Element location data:
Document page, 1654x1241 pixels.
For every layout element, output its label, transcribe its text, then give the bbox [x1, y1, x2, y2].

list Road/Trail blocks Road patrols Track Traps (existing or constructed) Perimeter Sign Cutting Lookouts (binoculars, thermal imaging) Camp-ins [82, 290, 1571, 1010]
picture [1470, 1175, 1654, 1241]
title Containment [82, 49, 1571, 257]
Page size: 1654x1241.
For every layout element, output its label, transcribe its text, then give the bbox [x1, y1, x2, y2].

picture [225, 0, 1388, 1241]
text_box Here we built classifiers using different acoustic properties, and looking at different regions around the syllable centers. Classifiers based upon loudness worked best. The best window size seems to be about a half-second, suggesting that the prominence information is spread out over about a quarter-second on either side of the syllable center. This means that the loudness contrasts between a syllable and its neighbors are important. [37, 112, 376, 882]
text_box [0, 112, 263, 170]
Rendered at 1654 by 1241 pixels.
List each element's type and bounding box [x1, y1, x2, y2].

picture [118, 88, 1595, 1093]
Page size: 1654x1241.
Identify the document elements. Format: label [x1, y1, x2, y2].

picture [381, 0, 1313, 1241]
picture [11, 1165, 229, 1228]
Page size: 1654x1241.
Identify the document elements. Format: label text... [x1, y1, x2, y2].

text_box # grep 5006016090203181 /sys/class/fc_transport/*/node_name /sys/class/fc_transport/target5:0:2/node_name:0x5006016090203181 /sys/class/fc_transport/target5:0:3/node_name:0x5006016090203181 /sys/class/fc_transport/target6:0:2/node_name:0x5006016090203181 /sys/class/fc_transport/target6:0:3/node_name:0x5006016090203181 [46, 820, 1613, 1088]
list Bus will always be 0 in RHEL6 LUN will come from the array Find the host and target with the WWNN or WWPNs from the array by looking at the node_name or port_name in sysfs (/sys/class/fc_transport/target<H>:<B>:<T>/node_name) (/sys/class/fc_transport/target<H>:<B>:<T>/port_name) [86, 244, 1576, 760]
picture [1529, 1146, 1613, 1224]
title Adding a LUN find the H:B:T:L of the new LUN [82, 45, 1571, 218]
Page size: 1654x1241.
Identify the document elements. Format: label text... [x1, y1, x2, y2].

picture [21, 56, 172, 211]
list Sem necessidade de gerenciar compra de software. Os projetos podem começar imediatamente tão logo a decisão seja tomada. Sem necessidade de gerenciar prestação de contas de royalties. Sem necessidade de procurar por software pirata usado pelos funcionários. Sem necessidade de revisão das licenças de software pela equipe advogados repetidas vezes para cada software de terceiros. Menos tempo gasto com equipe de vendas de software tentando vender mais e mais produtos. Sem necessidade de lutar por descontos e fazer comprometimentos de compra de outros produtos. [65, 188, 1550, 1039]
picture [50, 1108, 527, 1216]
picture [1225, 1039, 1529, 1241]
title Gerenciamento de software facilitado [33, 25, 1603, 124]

# [STATED EXERCISE]
Present the lines above as a Markdown table with two columns, "No." for the row number and "Line" for the line itself. Leave out the blank lines.

# [TASK ANSWER]
| No. | Line |
|---|---|
| 1 | Document page, 1654x1241 pixels. |
| 2 | For every layout element, output its label, transcribe its text, then give the bbox [x1, y1, x2, y2]. |
| 3 | list Road/Trail blocks Road patrols Track Traps (existing or constructed) Perimeter Sign Cutting Lookouts (binoculars, thermal imaging) Camp-ins [82, 290, 1571, 1010] |
| 4 | picture [1470, 1175, 1654, 1241] |
| 5 | title Containment [82, 49, 1571, 257] |
| 6 | Page size: 1654x1241. |
| 7 | For every layout element, output its label, transcribe its text, then give the bbox [x1, y1, x2, y2]. |
| 8 | picture [225, 0, 1388, 1241] |
| 9 | text_box Here we built classifiers using different acoustic properties, and looking at different regions around the syllable centers. Classifiers based upon loudness worked best. The best window size seems to be about a half-second, suggesting that the prominence information is spread out over about a quarter-second on either side of the syllable center. This means that the loudness contrasts between a syllable and its neighbors are important. [37, 112, 376, 882] |
| 10 | text_box [0, 112, 263, 170] |
| 11 | Rendered at 1654 by 1241 pixels. |
| 12 | List each element's type and bounding box [x1, y1, x2, y2]. |
| 13 | picture [118, 88, 1595, 1093] |
| 14 | Page size: 1654x1241. |
| 15 | Identify the document elements. Format: label [x1, y1, x2, y2]. |
| 16 | picture [381, 0, 1313, 1241] |
| 17 | picture [11, 1165, 229, 1228] |
| 18 | Page size: 1654x1241. |
| 19 | Identify the document elements. Format: label text... [x1, y1, x2, y2]. |
| 20 | text_box # grep 5006016090203181 /sys/class/fc_transport/*/node_name /sys/class/fc_transport/target5:0:2/node_name:0x5006016090203181 /sys/class/fc_transport/target5:0:3/node_name:0x5006016090203181 /sys/class/fc_transport/target6:0:2/node_name:0x5006016090203181 /sys/class/fc_transport/target6:0:3/node_name:0x5006016090203181 [46, 820, 1613, 1088] |
| 21 | list Bus will always be 0 in RHEL6 LUN will come from the array Find the host and target with the WWNN or WWPNs from the array by looking at the node_name or port_name in sysfs (/sys/class/fc_transport/target<H>:<B>:<T>/node_name) (/sys/class/fc_transport/target<H>:<B>:<T>/port_name) [86, 244, 1576, 760] |
| 22 | picture [1529, 1146, 1613, 1224] |
| 23 | title Adding a LUN find the H:B:T:L of the new LUN [82, 45, 1571, 218] |
| 24 | Page size: 1654x1241. |
| 25 | Identify the document elements. Format: label text... [x1, y1, x2, y2]. |
| 26 | picture [21, 56, 172, 211] |
| 27 | list Sem necessidade de gerenciar compra de software. Os projetos podem começar imediatamente tão logo a decisão seja tomada. Sem necessidade de gerenciar prestação de contas de royalties. Sem necessidade de procurar por software pirata usado pelos funcionários. Sem necessidade de revisão das licenças de software pela equipe advogados repetidas vezes para cada software de terceiros. Menos tempo gasto com equipe de vendas de software tentando vender mais e mais produtos. Sem necessidade de lutar por descontos e fazer comprometimentos de compra de outros produtos. [65, 188, 1550, 1039] |
| 28 | picture [50, 1108, 527, 1216] |
| 29 | picture [1225, 1039, 1529, 1241] |
| 30 | title Gerenciamento de software facilitado [33, 25, 1603, 124] |